Te Mata Estate sits beneath the Te Mata Peak in Hawke’s Bay, a place where New Zealand wine history is unusually tangible. Founded in the 1890s, the estate is often described as the country’s oldest winery – yet that claim is frequently misunderstood.
New Zealand’s wine story has several legitimate “firsts,” depending on whether one is talking about vineyards, brands, sacramental wine, commercial sales, or exports. Te Mata’s place within that layered history is a precise and unique one; grounded in continuity, purpose, and place.
As wine writer Michael Cooper neatly summarised in The Wine Atlas of New Zealand, in Hawke’s Bay you can find “New Zealand’s oldest wine concern, the Mission, and at Te Mata Estate, New Zealand’s oldest operating winery.”
The reason for that distinction is that, from its beginnings, Te Mata was a modern winery as we typically know them today; commercial, selling onsite, open to the public, and making dry, European-style, wines. While that may be more common now, it was a very unusual wine enterprise in 1890s New Zealand.

From the outset Te Mata was a private, independent, family-run business, selling bottled wine to the general public. Bernard Chambers, the founder, modelled the estate on wineries he’d seen in France and California.
As detailed in Keith Stewart’s Te Mata: The First Hundred Years, buildings (dating from the 1870s) were repurposed for fine winemaking. The original vineyards, planted in the 1890s, still form the heart of the modern estate, and the winery continues to operate from those original vineyards buildings and on the same original site.
A unique wine operation in New Zealand, no part of the original winemaking operations has ever been moved.
This is why Te Mata is often framed as being the oldest operating winery, continuously producing and selling wine from the same land since 1896, at the foothills of Te Mata Peak.
Simply put, if you touch the walls of the stained glass cellar at Te Mata than you are standing where wine’s been made for the longest in New Zealand.

The early wine history in Hawke’s Bay was also more collaborative than competitive. Te Mata’s early vines were sourced from the Marist Brotherhood’s vineyards in Meanee, alongside plantings from the Beecham family near Waipukarau, and from Henry Tiffin’s estate in Taradale (a site that would two decades later become The Mission’s winemaking facility).

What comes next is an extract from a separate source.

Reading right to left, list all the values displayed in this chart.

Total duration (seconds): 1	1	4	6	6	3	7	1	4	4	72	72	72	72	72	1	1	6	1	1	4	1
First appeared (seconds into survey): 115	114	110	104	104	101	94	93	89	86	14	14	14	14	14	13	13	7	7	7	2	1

These shared beginnings speak to a small, interconnected wine community over 130 years ago.
Te Mata’s particular part in that story is of a dedicated, commercial, terroir-bound winery whose past and present remain inseparably linked. Due to the sustained focus on site and innovation, the experience making wine from the same vineyards for over a century, and the result of the last fifty years of technical investment, today the winery has both the oldest cellars in the country and the newest. A state-of-the-art red wine cuverie with the latest technology is now in use. Today that sits side by side with the brick and wood of New Zealand’s oldest barrel halls.